Çalışma yaşamında daha az vergi ya da sigorta pirimi ödenmesi amacıyla zaman zaman, iş sözleşmesi veya ücret bordrolarında gösterilen ücretlerin gerçeği yansıtmadığı görülmektedir. Bu durumda gerçek ücretin tespiti önem kazanır. İşçinin kıdemi, meslek unvanı, fiilen yaptığı iş, işyerinin özellikleri ve emsal işçilere ödenen ücretler gibi hususlar dikkate alındığında imzalı bordrolarda yer alan ücretin gerçeği yansıtmadığı şüphesi ortaya çıktığında, bu konuda tanık beyanları gözetilmeli ve işçinin meslekte geçirdiği süre, işyerinde çalıştığı tarihler, meslek unvanı ve fiilen yaptığı iş bildirilerek sendikalarla, ilgili işçi ve işveren kuruluşlarından emsal ücretin ne olabileceği araştırılmalı ve tüm deliller birlikte değerlendirilerek bir sonuca gidilmelidir.
Somut uyuşmazlıkta davacı aylık net 1.610 TL ücret ile çalıştığını iddia etmektedir. Davalı ise davacının ücretinin bordrolardaki kadar olduğunu savunmaktadır.
Bilirkişi raporunda, iddia ve savunma doğrultusunda seçenekli hesaplama yapılmış olup, mahkemece; davacının bordrolarda belirtilen ücret miktarı ile çalıştığı kabul edilmiştir.
Davacı tanıklarının tamamı ile davalı tanıklarından Sinan işyerinde ücretlerin bir kısmının bankaya yatırıldığını, kalanının ise elden ödendiğini beyan etmektedir.
Davacının kıdemi ve tanık beyanları dikkate alındığında bordrolarda yer alan ücretin gerçeği yansıtmadığı şüphesi ortaya çıkmaktadır.
Bu nedenle Mahkemece, yukarıdaki ilkeler doğrultusunda; davacının yaptığı iş, kıdemi ve davalı işyerinin özellikleri belirtilerek, işçi ve işveren kuruluşları ile ilgili odalardan emsal ücretin ne olabileceği araştırılmalı ve dosyadaki diğer bilgi ve belgeler ile bir değerlendirmeye tabi tutularak, davacının ücret miktarı belirlenmelidir.

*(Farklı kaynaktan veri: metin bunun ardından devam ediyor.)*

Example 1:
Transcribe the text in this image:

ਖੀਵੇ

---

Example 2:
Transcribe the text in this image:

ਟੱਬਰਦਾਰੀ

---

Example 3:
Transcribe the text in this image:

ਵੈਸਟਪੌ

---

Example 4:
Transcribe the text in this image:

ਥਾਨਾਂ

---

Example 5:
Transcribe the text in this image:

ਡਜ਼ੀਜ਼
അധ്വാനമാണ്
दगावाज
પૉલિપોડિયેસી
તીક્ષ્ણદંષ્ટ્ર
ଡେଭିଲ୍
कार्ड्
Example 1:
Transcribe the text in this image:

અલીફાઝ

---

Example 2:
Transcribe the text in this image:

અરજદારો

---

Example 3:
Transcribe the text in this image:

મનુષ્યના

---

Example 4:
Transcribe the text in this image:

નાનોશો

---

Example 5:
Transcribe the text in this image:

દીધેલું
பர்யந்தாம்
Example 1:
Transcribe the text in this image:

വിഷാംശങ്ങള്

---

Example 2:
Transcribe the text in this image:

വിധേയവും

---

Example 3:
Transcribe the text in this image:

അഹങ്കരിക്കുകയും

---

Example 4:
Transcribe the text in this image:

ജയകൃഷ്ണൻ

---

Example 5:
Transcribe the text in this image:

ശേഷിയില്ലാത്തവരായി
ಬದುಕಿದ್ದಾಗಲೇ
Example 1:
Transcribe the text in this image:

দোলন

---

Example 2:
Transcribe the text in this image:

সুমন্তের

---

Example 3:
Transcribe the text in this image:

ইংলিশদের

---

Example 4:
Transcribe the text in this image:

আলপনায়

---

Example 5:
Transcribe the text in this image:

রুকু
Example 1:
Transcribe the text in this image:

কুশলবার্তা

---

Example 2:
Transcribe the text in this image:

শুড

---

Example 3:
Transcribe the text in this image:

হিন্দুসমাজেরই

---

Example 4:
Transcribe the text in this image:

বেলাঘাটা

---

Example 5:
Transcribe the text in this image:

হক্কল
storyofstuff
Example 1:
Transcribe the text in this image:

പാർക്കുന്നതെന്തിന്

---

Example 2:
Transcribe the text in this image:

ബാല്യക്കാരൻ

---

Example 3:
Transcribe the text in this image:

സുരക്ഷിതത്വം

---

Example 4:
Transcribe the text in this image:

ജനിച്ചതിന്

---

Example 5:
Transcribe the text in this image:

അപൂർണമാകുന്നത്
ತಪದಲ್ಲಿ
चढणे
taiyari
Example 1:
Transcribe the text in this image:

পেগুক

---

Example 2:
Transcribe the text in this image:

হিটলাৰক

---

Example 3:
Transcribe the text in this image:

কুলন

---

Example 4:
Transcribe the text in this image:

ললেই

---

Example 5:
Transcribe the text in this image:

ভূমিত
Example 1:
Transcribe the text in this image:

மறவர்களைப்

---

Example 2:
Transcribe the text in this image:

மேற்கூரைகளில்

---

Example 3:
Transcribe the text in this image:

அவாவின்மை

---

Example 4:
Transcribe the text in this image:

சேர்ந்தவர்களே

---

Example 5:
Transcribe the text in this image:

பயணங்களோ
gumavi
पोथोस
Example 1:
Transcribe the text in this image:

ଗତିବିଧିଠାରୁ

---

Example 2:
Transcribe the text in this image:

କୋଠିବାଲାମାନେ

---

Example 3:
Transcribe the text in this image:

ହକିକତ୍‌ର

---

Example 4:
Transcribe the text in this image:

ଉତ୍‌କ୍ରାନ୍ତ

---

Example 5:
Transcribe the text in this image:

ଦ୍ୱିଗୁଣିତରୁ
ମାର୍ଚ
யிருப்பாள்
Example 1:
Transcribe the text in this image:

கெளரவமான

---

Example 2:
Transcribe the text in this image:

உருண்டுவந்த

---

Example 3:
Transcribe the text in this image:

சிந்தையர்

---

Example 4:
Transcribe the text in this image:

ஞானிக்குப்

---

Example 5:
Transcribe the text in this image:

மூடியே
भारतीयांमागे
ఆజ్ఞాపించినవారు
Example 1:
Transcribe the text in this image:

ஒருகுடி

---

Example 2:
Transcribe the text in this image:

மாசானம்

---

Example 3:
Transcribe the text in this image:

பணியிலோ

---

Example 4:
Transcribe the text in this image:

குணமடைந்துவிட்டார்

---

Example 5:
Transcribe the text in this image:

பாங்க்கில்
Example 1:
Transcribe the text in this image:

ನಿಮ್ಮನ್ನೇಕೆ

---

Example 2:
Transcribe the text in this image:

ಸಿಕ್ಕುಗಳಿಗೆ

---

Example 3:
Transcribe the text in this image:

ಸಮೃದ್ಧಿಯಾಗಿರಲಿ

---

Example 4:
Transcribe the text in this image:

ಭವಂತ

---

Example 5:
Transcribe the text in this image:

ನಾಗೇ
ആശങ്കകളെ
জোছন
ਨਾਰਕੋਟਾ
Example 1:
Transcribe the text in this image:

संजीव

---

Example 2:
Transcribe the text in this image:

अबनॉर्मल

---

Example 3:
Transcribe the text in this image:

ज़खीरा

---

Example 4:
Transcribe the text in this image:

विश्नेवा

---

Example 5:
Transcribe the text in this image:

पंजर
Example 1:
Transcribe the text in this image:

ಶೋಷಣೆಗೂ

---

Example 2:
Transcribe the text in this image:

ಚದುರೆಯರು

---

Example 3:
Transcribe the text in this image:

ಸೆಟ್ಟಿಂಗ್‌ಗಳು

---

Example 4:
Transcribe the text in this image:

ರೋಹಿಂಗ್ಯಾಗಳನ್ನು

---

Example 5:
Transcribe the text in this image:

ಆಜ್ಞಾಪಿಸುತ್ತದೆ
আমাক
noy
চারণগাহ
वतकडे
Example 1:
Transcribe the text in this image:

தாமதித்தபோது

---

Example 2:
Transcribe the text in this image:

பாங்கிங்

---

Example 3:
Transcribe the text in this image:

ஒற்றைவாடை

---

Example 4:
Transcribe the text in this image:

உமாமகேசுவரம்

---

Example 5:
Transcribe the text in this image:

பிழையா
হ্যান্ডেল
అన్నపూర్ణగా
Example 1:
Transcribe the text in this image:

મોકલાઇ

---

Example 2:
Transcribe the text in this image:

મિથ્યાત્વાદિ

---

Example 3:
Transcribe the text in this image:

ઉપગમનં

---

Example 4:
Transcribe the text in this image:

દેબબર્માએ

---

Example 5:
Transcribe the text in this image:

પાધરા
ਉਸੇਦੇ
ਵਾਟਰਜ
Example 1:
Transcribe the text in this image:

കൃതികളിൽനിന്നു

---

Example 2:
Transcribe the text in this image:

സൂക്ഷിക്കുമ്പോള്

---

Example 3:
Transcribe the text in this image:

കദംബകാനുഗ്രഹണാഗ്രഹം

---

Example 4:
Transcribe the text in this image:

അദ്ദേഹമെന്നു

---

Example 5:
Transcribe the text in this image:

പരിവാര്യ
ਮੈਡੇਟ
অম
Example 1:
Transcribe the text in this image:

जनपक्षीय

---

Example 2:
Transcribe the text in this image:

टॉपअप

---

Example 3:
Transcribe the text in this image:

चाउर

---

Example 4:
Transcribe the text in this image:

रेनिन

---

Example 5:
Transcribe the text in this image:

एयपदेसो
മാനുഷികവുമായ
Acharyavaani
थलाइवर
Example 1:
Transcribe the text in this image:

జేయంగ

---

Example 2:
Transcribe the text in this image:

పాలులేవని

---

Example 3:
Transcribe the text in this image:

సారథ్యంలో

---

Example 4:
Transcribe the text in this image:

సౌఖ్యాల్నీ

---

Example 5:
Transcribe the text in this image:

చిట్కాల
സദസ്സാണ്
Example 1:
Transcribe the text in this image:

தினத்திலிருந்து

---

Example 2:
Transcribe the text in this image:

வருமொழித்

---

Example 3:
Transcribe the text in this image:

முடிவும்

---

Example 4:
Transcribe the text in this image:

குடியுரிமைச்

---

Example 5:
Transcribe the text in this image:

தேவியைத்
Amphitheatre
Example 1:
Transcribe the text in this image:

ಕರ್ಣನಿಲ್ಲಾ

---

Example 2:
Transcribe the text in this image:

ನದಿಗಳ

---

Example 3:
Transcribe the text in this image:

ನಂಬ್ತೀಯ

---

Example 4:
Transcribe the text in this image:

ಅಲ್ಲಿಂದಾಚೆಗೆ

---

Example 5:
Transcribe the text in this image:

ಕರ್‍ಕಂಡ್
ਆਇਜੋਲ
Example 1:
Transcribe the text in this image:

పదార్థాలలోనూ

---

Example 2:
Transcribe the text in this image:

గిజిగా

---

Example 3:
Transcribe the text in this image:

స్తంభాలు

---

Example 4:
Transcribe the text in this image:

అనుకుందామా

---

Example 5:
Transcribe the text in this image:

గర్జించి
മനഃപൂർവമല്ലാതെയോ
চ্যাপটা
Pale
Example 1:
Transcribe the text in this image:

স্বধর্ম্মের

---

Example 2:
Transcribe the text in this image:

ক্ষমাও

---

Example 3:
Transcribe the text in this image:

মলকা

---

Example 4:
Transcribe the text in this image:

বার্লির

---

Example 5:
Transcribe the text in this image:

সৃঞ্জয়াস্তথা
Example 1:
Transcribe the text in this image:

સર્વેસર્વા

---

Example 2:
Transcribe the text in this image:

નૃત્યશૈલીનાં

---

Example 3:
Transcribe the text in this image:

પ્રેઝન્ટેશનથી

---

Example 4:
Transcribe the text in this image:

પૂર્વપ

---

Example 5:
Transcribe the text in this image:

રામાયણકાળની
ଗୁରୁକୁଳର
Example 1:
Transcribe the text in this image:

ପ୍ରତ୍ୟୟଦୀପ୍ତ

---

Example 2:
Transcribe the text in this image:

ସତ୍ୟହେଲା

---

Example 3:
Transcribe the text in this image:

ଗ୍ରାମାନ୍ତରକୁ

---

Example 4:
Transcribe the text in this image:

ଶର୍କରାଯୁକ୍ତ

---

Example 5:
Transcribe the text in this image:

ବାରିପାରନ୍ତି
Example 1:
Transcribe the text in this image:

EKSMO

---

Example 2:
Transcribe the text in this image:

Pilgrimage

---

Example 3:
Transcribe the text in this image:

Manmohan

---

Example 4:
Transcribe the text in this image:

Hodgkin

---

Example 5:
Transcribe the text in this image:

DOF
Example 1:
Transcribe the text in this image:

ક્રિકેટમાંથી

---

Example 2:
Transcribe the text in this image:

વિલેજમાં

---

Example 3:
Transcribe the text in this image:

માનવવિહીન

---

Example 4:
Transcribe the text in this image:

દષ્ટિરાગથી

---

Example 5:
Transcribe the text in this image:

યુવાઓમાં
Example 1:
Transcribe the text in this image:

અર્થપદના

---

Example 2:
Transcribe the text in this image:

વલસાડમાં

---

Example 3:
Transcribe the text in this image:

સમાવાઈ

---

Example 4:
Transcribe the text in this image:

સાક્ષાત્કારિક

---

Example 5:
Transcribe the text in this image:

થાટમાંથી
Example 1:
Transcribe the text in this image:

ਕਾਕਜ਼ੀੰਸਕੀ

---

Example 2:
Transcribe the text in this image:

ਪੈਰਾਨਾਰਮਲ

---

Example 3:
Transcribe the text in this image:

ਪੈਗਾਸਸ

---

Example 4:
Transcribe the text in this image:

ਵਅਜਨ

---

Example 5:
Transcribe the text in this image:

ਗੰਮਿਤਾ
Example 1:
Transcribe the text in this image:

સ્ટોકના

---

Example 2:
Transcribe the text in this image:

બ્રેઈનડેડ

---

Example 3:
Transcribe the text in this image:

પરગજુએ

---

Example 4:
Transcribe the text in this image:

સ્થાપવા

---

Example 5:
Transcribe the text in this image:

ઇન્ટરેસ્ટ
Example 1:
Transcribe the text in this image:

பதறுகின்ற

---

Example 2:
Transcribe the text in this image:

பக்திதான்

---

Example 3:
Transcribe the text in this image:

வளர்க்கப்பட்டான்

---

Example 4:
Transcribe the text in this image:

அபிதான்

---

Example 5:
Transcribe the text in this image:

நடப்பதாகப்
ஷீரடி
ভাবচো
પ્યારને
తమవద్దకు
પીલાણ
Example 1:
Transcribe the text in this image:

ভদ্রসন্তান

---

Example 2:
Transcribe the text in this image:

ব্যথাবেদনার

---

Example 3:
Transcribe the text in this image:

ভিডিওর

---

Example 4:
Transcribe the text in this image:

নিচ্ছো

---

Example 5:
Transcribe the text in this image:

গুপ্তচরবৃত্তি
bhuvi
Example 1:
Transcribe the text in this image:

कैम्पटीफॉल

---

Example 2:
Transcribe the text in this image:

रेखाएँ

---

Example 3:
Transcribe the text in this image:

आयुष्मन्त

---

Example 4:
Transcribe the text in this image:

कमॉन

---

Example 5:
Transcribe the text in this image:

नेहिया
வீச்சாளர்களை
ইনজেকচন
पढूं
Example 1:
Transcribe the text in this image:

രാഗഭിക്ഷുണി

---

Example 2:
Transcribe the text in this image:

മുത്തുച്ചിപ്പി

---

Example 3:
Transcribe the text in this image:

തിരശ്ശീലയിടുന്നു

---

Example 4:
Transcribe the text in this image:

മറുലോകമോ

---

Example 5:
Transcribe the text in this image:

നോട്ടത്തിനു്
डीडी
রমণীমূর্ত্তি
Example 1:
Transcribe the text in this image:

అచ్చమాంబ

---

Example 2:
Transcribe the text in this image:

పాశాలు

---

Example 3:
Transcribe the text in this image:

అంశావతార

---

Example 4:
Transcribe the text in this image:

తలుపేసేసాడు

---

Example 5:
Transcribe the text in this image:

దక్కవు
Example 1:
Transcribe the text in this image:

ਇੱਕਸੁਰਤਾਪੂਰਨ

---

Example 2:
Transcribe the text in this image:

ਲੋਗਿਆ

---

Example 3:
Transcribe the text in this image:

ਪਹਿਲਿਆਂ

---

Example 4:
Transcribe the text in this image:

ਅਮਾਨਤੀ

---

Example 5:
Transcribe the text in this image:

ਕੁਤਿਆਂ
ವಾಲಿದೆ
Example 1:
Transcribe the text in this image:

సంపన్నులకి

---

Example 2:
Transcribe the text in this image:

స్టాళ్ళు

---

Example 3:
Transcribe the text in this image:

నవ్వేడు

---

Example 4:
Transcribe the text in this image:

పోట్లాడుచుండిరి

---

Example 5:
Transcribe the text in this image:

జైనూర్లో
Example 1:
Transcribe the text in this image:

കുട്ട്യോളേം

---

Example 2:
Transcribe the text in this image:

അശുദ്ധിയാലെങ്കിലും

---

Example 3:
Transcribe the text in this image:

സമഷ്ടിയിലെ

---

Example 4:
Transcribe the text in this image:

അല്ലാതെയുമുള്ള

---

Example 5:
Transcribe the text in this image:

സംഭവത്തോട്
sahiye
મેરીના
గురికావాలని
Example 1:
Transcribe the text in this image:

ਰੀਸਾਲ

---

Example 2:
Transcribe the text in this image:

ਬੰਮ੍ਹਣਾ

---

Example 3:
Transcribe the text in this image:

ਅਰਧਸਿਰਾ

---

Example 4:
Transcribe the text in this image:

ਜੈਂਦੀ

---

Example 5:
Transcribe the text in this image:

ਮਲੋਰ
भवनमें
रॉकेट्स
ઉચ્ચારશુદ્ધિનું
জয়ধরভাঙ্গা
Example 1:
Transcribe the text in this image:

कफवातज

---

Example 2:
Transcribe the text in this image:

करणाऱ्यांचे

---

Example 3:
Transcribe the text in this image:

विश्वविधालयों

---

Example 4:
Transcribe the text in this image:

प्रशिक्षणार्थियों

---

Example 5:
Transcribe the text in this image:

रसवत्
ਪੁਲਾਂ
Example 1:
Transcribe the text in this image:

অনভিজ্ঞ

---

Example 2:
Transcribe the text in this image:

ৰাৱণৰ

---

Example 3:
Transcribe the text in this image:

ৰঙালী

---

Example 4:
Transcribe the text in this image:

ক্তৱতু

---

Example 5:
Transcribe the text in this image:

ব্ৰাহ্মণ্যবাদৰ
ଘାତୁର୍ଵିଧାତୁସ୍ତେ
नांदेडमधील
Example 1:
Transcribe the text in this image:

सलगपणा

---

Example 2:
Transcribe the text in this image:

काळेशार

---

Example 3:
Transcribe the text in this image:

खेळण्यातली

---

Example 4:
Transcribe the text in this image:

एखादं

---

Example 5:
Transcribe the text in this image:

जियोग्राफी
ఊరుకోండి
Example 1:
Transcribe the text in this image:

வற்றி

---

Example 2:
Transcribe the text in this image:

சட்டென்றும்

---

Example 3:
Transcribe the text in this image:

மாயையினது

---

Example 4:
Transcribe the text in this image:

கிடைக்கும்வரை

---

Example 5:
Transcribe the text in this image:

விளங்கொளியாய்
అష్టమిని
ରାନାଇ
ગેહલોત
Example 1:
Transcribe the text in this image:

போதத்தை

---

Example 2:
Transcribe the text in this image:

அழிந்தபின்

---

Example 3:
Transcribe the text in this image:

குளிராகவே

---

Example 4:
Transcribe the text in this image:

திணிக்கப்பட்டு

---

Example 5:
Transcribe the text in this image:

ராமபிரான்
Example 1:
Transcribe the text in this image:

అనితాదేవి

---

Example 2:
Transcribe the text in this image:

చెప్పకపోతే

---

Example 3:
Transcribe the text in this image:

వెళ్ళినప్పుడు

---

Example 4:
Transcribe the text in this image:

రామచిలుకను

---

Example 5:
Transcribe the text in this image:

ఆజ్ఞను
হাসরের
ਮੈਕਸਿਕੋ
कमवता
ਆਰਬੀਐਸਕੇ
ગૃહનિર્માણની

Eksik inceleme ve araştırma ile yazılı şekilde sonuca gidilmesi de hatalıdır.
F) SONUÇ:
Temyiz olunan kararın yukarıda açıklanan sebeplerden dolayı BOZULMASINA, peşin alınan temyiz harcının isteği halinde ilgiliye iadesine, 20/02/2018 gününde oybirliğiyle karar verildi.